Start of Material provided

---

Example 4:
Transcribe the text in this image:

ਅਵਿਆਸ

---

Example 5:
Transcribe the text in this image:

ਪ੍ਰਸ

End of Material provided

• Exercise
Word for word, copy every entry.

• Output below
---

Example 4:
Transcribe the text in this image:

ਅਵਿਆਸ

---

Example 5:
Transcribe the text in this image:

ਪ੍ਰਸ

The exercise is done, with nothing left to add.